Hypoxia‐Triggered m‐Calpain Activation Evokes Endoplasmic Reticulum Stress and Neuropathogenesis in a Transgenic Mouse Model of Alzheimer's Disease

Abstract

Previous studies have demonstrated that endoplasmic reticulum (ER) stress is activated in Alzheimer's disease (AD) brains. ER stress-triggered unfolded protein response (UPR) leads to tau phosphorylation and neuronal death. In this study, we tested the hypothesis that hypoxia-induced m-calpain activation is involved in ER stress-mediated AD pathogenesis. We employed a hypoxic exposure in APP/PS1 transgenic mice and SH-SY5Y cells overexpressing human Swedish mutation APP (APPswe). We observed that hypoxia impaired spatial learning and memory in the APP/PS1 mouse.
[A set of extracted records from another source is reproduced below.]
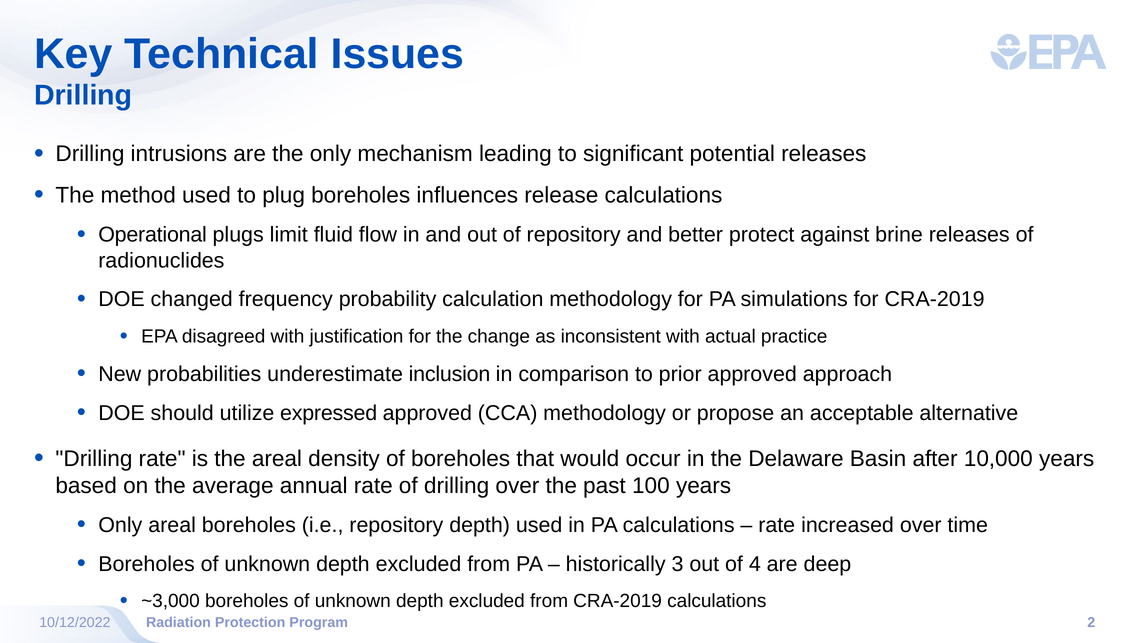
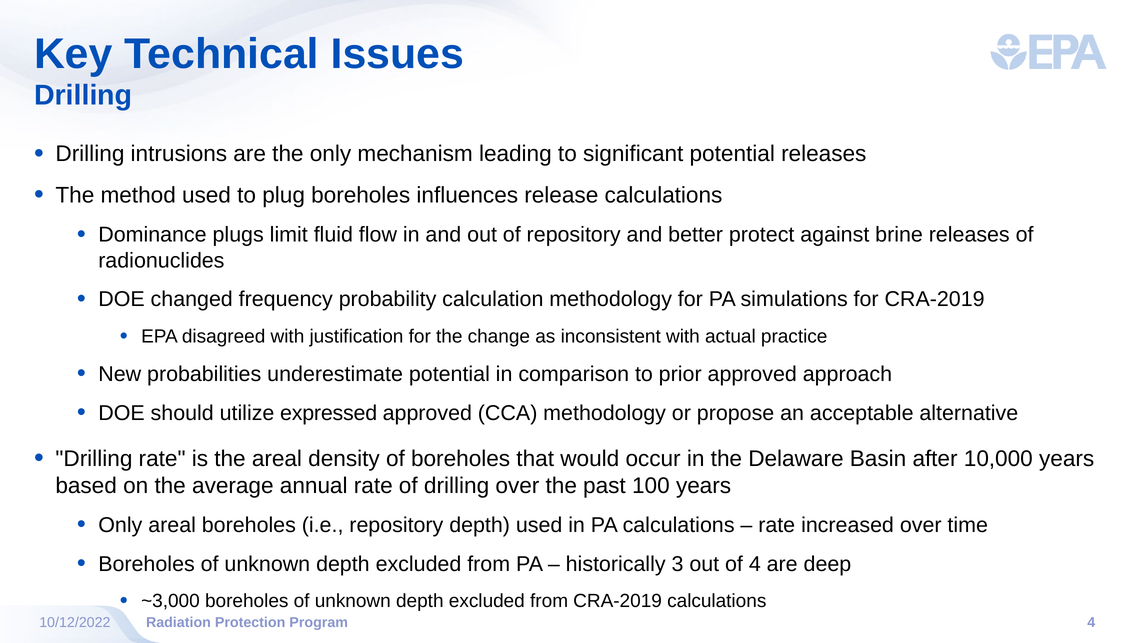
Operational: Operational -> Dominance
underestimate inclusion: inclusion -> potential
Program 2: 2 -> 4
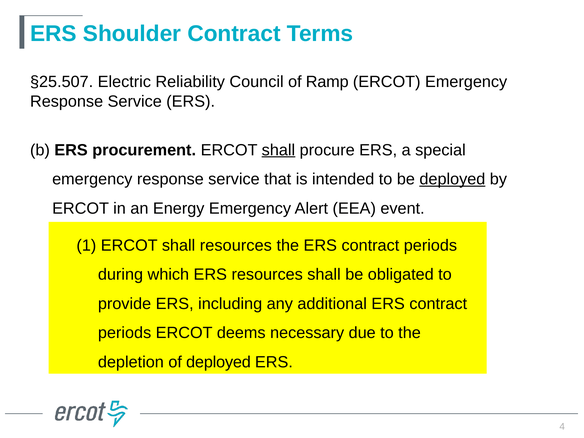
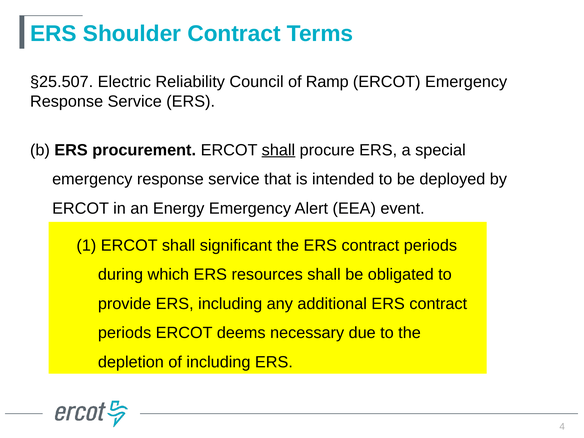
deployed at (452, 179) underline: present -> none
shall resources: resources -> significant
of deployed: deployed -> including
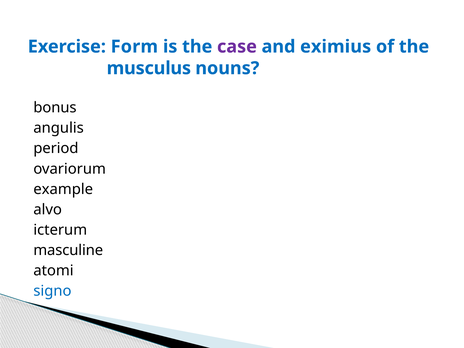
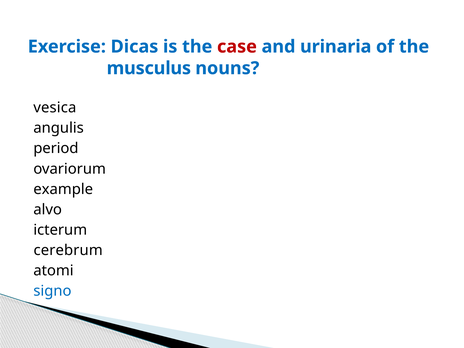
Form: Form -> Dicas
case colour: purple -> red
eximius: eximius -> urinaria
bonus: bonus -> vesica
masculine: masculine -> cerebrum
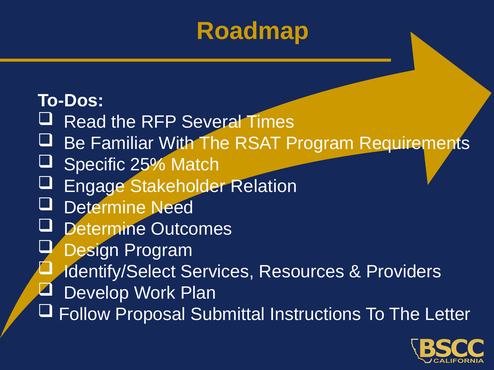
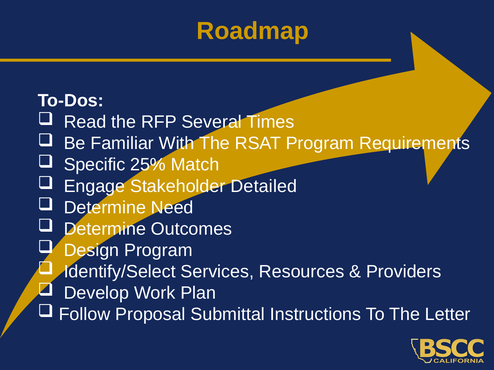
Relation: Relation -> Detailed
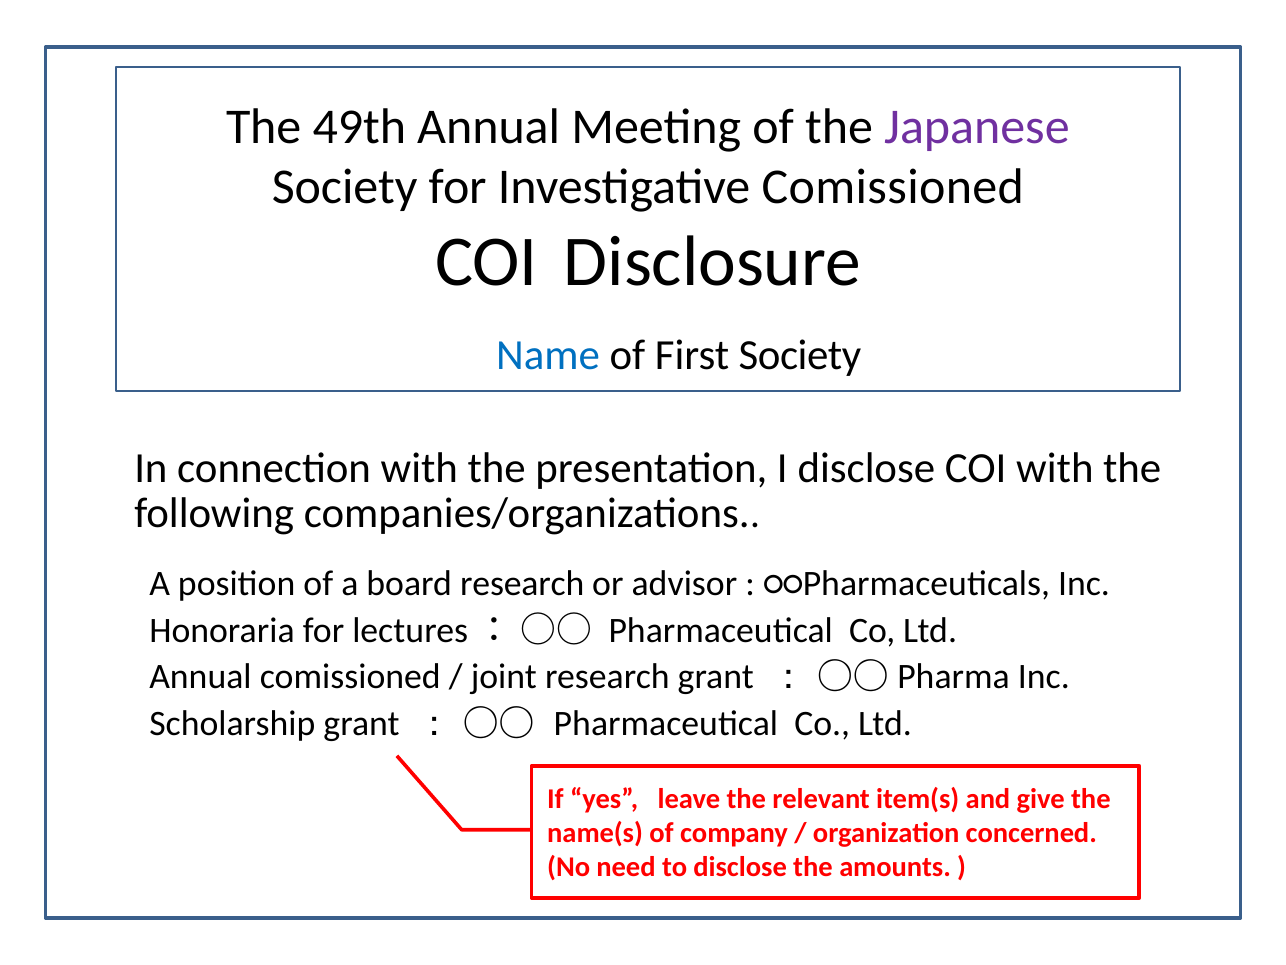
In the transgenic mouse brain, hypoxia increased the UPR, upregulated apoptotic signaling, enhanced the activation of calpain and glycogen synthase kinase-3β (GSK3β), and increased tau hyperphosphorylation and β-amyloid deposition. In APPswe cells, m-calpain silencing reduced hypoxia-induced cellular dysfunction and resulted in suppression of GSK3β activation, ER stress and tau hyperphosphorylation reduction as well as caspase pathway suppression. These findings demonstrate that hypoxia-induced abnormal calpain activation may increase ER stress-induced apoptosis in AD pathogenesis. In contrast, a reduction in the expression of the m-calpain isoform reduces ER stress-linked apoptosis that is triggered by hypoxia. These findings suggest that hypoxia-triggered m-calpain activation is involved in ER stress-mediated AD pathogenesis. m-calpain is a potential target for AD therapeutics.